How to find out the partial fraction decomposition form (or pattern ) of a rational function $\dfrac{P(X)}{Q(x)}$ , for example we know that the partial fraction decomposition form of $$\frac{x^{2}+3x+1}{(x-1)^{2}(x+3)},$$ would be something like this : $$\frac{A}{x-1}+\frac{B}{(x-1)^{2}}+\frac{C}{x+3}, \qquad A,B,C \in \mathbb{R}$$
but how did we "guess" that pattern ? and how to guess it in general case ?
We are just doing polynomial long division on the numberator, and collecting the remainders.

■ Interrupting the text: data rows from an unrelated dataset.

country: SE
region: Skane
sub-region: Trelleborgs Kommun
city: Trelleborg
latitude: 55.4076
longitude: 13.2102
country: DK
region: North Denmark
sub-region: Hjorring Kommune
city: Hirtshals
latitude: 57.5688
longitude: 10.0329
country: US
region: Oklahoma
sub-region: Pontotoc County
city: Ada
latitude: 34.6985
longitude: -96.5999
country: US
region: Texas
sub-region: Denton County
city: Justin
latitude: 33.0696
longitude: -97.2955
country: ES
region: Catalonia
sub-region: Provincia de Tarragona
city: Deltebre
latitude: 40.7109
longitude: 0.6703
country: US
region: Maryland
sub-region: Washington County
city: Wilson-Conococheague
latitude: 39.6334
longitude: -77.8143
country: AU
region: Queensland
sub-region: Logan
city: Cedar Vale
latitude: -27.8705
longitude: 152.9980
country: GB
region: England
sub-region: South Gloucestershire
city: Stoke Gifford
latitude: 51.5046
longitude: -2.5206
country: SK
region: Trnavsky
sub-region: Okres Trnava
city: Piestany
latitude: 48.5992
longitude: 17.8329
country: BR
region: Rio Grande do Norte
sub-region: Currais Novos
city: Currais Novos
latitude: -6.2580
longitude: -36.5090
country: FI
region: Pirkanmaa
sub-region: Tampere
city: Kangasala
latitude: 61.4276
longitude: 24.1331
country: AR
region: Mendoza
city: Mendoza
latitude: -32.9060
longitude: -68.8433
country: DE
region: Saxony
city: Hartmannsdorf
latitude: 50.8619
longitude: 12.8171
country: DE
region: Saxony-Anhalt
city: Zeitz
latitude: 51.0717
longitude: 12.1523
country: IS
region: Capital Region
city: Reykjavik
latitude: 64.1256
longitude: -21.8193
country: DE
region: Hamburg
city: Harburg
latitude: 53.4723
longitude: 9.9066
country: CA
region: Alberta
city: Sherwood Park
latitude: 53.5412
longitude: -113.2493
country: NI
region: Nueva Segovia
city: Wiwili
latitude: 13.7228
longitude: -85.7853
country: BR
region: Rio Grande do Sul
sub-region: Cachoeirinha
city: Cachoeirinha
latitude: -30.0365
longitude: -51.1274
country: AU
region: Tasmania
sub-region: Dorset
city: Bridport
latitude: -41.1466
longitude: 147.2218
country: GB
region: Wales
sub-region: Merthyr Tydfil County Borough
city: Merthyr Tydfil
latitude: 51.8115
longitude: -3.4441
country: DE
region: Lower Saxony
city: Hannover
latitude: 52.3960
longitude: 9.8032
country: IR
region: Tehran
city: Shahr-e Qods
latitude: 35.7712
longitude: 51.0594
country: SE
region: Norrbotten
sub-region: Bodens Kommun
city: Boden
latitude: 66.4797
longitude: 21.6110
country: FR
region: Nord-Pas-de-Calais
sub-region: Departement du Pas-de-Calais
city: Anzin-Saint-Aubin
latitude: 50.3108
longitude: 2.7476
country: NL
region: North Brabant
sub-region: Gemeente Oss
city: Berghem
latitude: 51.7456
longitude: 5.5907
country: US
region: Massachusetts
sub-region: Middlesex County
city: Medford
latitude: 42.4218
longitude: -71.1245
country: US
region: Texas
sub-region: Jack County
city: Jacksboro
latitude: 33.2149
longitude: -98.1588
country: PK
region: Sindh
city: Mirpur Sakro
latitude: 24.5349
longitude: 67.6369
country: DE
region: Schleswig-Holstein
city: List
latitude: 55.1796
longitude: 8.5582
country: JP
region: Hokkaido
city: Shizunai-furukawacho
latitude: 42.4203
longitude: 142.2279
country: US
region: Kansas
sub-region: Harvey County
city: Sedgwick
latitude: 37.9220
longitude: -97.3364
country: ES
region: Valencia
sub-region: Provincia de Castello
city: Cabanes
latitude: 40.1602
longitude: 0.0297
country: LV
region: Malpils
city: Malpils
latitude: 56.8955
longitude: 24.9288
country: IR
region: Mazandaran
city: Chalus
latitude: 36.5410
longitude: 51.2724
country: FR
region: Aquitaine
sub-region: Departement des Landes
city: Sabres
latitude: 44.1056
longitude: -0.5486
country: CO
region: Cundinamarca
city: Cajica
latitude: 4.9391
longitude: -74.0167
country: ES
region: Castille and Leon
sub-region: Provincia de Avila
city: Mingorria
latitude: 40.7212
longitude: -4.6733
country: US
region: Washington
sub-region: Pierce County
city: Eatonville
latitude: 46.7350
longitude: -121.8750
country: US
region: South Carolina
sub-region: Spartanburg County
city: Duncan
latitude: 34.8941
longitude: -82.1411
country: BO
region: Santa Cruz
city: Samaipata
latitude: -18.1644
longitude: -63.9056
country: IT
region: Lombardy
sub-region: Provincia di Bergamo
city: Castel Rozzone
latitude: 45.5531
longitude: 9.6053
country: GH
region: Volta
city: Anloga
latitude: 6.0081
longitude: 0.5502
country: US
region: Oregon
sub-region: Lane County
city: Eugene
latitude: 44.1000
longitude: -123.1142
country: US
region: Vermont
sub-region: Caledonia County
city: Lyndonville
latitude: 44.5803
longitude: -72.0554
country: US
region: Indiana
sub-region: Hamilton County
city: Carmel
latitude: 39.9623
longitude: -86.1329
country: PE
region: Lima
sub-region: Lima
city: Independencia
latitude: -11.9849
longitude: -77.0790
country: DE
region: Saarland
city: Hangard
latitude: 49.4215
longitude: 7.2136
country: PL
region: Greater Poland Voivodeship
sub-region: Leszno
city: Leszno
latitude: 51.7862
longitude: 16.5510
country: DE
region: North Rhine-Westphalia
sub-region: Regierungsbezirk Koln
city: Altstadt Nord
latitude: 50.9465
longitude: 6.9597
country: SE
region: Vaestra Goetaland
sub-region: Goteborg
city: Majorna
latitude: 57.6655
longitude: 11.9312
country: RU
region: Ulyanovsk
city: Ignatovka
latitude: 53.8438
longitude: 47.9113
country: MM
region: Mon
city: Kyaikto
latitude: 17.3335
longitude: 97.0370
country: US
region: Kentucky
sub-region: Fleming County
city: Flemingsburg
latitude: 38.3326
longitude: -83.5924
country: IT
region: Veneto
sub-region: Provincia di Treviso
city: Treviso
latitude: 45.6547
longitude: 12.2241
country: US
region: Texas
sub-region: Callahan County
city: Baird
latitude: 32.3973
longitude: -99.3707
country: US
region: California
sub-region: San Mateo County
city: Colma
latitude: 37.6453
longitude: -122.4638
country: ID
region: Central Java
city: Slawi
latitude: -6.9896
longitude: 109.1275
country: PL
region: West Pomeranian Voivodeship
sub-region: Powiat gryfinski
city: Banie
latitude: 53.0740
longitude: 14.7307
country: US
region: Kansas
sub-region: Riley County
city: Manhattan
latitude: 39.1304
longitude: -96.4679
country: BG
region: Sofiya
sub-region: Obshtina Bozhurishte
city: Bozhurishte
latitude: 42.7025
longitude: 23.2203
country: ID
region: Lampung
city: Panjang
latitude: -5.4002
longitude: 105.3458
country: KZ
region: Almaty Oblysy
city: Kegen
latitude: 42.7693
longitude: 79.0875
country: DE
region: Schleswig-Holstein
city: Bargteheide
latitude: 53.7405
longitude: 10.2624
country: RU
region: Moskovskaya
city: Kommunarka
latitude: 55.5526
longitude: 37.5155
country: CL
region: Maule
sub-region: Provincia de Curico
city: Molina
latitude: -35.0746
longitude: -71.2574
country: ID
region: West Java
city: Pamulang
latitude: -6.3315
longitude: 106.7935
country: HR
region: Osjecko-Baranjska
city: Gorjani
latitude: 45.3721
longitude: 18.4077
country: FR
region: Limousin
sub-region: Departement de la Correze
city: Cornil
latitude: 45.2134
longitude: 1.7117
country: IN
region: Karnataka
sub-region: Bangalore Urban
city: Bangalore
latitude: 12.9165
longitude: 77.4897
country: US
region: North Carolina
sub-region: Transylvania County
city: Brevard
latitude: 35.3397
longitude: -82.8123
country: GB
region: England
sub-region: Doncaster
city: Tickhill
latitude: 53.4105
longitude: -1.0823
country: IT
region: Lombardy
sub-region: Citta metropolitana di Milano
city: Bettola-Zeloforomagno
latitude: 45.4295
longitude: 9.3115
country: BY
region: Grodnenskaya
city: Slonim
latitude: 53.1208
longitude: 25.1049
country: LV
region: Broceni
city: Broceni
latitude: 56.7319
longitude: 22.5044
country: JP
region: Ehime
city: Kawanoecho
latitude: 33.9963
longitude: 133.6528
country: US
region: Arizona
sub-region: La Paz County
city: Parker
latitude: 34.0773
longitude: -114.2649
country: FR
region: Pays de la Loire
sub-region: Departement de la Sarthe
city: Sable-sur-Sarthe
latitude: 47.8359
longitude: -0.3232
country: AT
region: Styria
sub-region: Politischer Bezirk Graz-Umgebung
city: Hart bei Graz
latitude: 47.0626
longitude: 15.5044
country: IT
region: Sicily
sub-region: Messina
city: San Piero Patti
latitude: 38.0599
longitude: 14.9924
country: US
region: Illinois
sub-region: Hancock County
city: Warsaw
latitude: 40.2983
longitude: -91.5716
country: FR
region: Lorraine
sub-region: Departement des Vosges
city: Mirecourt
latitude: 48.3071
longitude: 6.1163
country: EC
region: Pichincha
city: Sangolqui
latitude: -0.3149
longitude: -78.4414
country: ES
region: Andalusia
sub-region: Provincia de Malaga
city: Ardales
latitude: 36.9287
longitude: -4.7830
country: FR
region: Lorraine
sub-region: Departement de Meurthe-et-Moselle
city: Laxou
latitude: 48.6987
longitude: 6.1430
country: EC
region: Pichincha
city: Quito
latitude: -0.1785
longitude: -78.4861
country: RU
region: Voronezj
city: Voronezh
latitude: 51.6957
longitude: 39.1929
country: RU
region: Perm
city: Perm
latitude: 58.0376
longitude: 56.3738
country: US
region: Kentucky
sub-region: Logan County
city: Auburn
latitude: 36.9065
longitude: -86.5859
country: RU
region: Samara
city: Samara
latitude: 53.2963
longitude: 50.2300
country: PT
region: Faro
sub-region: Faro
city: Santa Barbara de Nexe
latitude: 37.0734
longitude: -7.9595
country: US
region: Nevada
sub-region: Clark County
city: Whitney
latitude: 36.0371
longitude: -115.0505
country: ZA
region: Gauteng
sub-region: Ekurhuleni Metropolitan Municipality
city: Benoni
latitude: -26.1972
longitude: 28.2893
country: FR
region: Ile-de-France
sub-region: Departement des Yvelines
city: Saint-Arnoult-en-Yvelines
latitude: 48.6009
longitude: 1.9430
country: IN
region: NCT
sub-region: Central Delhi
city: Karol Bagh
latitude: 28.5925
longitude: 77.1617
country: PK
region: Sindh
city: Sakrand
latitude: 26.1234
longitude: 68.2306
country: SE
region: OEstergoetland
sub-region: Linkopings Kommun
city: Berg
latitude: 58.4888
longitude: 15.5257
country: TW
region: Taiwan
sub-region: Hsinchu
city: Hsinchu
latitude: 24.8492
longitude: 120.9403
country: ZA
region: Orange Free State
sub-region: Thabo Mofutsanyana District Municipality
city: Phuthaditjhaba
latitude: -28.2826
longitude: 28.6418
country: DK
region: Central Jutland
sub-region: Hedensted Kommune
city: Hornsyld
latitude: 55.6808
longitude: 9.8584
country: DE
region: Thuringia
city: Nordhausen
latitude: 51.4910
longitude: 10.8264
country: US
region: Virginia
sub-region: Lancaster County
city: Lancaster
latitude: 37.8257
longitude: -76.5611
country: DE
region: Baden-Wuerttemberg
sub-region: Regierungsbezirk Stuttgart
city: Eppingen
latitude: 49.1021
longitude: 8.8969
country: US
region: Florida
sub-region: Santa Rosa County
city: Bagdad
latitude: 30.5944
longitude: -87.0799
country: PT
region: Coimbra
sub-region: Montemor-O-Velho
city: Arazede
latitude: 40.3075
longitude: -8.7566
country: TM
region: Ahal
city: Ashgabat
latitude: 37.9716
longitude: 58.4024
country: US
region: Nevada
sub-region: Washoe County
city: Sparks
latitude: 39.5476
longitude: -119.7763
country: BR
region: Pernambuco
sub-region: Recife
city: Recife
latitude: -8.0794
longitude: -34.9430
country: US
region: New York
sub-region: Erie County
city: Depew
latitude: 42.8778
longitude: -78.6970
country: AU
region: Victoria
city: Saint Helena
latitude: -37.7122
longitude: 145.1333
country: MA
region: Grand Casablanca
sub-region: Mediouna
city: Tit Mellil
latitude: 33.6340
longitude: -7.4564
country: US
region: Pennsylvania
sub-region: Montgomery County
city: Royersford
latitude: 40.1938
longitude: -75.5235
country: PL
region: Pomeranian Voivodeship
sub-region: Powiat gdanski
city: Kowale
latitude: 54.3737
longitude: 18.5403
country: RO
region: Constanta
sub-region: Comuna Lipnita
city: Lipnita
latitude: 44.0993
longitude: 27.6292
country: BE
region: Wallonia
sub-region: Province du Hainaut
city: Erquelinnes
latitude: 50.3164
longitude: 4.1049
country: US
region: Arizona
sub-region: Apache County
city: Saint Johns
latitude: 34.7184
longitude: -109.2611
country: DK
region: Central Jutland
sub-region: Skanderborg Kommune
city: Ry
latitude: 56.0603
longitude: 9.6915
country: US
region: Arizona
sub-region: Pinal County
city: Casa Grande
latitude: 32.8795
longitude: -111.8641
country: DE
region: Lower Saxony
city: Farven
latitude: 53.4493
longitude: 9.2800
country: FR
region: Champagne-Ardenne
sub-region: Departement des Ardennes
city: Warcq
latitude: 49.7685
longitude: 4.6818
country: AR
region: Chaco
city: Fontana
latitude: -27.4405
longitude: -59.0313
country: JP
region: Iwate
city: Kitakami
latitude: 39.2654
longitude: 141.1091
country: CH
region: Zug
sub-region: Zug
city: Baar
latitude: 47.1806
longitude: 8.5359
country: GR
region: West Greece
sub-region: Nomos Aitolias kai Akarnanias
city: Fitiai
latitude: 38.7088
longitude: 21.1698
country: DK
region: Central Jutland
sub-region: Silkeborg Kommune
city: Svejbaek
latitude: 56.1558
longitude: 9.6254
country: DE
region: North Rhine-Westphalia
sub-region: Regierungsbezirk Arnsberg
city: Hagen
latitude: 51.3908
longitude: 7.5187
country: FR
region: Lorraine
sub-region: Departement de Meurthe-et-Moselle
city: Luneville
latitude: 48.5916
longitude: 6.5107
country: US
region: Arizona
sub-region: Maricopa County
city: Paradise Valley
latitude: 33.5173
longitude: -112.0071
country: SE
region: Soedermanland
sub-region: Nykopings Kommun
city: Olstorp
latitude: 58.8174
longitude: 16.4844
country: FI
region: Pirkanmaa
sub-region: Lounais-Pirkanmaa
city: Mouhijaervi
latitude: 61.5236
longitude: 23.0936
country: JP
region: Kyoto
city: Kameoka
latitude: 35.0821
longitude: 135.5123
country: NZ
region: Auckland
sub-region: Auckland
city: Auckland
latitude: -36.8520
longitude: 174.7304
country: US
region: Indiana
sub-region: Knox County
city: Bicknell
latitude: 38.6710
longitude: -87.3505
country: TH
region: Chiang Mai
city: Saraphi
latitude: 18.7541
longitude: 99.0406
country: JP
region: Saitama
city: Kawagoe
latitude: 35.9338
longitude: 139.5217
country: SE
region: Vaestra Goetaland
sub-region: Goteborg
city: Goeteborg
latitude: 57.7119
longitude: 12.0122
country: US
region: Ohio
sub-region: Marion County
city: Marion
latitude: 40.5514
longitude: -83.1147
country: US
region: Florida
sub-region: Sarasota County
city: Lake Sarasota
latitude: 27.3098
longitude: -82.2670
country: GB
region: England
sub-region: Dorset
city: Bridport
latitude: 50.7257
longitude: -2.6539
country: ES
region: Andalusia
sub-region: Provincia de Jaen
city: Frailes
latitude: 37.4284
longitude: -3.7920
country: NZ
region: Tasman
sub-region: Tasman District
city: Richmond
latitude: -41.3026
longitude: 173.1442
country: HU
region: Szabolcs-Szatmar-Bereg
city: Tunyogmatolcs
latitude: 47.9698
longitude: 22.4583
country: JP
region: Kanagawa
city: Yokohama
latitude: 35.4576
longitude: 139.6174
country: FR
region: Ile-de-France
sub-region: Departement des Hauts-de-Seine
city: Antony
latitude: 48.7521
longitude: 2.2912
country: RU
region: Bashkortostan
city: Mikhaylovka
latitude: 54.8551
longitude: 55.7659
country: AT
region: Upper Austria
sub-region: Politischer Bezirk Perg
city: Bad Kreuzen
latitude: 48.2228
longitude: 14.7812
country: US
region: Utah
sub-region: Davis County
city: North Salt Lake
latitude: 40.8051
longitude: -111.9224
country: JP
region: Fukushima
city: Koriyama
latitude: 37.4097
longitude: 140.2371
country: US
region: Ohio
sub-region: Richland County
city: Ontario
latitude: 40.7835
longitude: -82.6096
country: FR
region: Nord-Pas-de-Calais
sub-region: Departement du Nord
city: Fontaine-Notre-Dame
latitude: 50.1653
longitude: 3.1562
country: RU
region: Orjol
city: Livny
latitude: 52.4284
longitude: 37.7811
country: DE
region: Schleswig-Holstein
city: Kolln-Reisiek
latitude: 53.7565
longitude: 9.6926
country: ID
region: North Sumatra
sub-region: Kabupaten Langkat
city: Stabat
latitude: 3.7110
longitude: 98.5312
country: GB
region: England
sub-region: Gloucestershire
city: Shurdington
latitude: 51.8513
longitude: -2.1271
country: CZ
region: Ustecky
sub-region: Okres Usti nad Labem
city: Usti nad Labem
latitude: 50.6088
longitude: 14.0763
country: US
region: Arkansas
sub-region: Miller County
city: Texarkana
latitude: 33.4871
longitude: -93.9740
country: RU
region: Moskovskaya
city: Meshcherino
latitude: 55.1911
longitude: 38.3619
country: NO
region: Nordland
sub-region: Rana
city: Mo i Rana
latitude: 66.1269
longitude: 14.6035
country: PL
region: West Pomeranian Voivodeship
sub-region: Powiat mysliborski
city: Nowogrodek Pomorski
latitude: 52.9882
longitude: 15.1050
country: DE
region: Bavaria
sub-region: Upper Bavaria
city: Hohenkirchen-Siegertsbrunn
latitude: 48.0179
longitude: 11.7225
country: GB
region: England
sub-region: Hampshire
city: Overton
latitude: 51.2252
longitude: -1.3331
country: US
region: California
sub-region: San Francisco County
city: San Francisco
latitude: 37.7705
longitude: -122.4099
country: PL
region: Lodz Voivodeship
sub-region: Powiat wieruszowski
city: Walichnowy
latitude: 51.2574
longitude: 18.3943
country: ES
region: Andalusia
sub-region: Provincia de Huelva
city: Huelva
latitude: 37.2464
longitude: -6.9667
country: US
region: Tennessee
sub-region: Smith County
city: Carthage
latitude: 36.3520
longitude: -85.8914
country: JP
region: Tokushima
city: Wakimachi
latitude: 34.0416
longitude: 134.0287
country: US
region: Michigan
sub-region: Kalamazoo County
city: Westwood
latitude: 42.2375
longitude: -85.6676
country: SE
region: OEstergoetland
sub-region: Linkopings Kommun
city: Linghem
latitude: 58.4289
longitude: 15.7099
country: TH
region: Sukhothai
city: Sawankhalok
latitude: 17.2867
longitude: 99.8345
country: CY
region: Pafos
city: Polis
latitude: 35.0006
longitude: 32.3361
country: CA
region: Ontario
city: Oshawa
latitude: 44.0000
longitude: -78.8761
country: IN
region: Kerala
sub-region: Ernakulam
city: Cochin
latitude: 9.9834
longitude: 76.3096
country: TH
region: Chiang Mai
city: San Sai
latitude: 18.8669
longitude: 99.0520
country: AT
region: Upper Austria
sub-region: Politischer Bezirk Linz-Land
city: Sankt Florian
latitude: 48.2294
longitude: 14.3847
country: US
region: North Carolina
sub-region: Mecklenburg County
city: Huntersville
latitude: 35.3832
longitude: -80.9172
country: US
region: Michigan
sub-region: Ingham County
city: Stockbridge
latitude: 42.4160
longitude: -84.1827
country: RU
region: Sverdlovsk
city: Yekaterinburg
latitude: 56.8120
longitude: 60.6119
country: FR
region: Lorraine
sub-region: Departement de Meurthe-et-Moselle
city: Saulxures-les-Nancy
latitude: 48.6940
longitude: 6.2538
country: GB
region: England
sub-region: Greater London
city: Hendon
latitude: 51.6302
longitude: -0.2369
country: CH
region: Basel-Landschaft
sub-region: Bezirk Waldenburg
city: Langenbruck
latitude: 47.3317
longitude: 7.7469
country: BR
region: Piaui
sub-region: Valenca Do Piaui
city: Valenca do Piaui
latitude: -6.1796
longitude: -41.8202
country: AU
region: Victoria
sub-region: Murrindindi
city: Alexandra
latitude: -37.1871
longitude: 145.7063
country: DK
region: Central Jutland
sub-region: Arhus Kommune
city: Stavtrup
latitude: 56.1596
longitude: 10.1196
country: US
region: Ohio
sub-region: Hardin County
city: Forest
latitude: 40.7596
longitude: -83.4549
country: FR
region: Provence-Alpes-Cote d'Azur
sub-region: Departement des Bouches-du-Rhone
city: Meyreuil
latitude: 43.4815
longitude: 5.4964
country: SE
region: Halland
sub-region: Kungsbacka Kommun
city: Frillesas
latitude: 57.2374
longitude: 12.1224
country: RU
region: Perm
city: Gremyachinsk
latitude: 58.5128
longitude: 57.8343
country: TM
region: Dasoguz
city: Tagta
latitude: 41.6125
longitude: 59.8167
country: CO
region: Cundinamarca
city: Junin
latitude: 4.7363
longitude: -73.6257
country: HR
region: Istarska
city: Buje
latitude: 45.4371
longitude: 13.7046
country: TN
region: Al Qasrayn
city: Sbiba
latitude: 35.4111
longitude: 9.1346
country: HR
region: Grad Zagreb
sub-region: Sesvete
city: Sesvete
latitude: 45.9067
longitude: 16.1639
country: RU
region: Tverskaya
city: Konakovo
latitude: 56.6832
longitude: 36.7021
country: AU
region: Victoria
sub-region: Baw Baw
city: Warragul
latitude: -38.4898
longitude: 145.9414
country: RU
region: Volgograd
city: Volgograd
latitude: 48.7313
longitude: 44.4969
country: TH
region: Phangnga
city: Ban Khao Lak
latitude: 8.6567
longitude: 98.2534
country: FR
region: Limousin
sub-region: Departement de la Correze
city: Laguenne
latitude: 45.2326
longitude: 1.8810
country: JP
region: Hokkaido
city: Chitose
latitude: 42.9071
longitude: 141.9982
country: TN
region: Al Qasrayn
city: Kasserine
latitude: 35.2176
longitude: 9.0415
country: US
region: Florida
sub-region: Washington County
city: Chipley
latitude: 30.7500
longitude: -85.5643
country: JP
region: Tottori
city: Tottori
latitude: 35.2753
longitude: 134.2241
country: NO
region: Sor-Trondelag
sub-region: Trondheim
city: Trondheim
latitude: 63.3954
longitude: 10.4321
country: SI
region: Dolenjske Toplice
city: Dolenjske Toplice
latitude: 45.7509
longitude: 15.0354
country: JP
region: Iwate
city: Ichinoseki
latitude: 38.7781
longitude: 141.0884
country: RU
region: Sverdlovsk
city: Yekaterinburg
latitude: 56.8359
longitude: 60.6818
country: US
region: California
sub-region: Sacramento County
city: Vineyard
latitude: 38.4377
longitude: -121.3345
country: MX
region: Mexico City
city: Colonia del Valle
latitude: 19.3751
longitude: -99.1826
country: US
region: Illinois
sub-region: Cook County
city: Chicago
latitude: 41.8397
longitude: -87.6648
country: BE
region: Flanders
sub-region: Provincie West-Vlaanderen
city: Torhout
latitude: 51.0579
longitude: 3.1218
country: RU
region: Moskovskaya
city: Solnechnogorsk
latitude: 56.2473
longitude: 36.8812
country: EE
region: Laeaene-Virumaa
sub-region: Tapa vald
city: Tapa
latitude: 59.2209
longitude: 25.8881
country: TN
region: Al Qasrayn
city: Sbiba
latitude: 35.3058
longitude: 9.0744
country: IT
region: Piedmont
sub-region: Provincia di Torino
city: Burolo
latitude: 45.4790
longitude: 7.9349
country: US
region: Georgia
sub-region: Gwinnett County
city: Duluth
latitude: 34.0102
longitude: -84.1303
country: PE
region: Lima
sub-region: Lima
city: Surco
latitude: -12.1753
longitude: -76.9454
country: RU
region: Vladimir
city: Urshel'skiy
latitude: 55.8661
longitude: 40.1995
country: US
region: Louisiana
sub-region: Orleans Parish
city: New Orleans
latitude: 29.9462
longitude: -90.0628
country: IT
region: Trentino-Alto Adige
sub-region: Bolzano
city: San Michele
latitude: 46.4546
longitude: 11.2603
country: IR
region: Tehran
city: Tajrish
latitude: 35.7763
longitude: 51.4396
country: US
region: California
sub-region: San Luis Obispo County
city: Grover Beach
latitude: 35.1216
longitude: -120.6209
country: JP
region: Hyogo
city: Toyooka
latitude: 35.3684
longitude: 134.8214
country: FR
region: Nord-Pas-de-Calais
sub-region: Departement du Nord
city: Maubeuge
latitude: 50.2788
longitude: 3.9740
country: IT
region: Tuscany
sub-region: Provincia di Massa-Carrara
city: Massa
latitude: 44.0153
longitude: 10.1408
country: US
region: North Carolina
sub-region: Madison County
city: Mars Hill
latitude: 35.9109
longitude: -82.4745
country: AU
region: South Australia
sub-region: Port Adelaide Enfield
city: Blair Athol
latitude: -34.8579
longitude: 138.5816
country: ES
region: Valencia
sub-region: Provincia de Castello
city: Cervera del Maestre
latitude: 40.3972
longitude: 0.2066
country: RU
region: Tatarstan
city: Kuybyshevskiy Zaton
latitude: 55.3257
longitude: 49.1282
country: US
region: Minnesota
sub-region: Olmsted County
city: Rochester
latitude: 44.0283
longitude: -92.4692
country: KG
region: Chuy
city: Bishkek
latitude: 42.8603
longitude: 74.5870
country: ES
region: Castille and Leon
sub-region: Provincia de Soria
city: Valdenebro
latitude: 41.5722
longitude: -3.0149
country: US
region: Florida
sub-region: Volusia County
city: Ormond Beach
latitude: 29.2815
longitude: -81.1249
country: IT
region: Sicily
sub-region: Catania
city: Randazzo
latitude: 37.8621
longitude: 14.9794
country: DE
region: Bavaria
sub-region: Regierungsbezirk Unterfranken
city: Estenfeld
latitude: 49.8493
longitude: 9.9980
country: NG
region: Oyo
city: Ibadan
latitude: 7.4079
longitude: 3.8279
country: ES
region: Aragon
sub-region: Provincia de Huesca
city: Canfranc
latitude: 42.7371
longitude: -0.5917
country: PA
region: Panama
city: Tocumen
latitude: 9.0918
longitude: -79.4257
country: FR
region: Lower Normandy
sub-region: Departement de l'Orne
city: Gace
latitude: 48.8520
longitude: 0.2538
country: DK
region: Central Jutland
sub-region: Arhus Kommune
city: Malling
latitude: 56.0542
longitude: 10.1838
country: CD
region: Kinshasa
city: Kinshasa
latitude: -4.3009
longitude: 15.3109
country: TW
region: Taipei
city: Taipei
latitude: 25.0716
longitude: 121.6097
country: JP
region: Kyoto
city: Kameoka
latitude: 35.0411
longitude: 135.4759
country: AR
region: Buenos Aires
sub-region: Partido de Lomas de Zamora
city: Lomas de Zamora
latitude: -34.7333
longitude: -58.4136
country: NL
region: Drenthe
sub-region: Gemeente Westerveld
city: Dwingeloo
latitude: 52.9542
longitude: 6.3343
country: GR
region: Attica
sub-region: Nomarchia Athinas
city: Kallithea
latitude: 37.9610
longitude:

$\frac {p(x)}{(x+3)(x-1)^2} = \frac {q(x) (x+3) + r}{(x+3)(x-1)^2} = \frac {r}{(x+3)} + \frac {q(x)+r}{(x-1)^2}$
$r$ will always have degree less than its denominator. $q(x)$ will have degree less than $p(x).$
Next we do polynomial division to $q(x)+r$ breaking into $\frac {r_2(x-1) + r_3}{(x-1)^2} = \frac {r_2}{x-1} + \frac {r_3}{(x-1)^2}$
First start off with the following:
$\frac{x^2+3x+1}{(x-1)^2(x+3)}=\frac{A}{x-1}+\frac{B}{(x-1)^2}+\frac{C}{x+3}$
Clear the denominator
$x^2+3x+1=A(x-1)(x+3)+B(x+3)+C(x-1)^2$
Expand and Collect:
$x^2+3x+1=A(x^2+2x-3)+B(x+3)+C(x^2-2x+1)$
$x^2+3x+1=(A+C)x^2+(2A+B-2C)x+(3B+C-3A)$
Use the following Equations:
$A+C=1$
$2A+B-2C=3$
$3B+C-3A=1$
Add up the equations to get $B=5/4$. This one is going to have fractions.
If anything is unclear, I can go into more depth.
For details on picking what would go in the numerator, like when to use an $Ax+B$, go here.
Resolve the denominator into factors, break them,and in numerators of each write an arbitrary polynomial expression with degree one less than the denominator. Find it by comparison.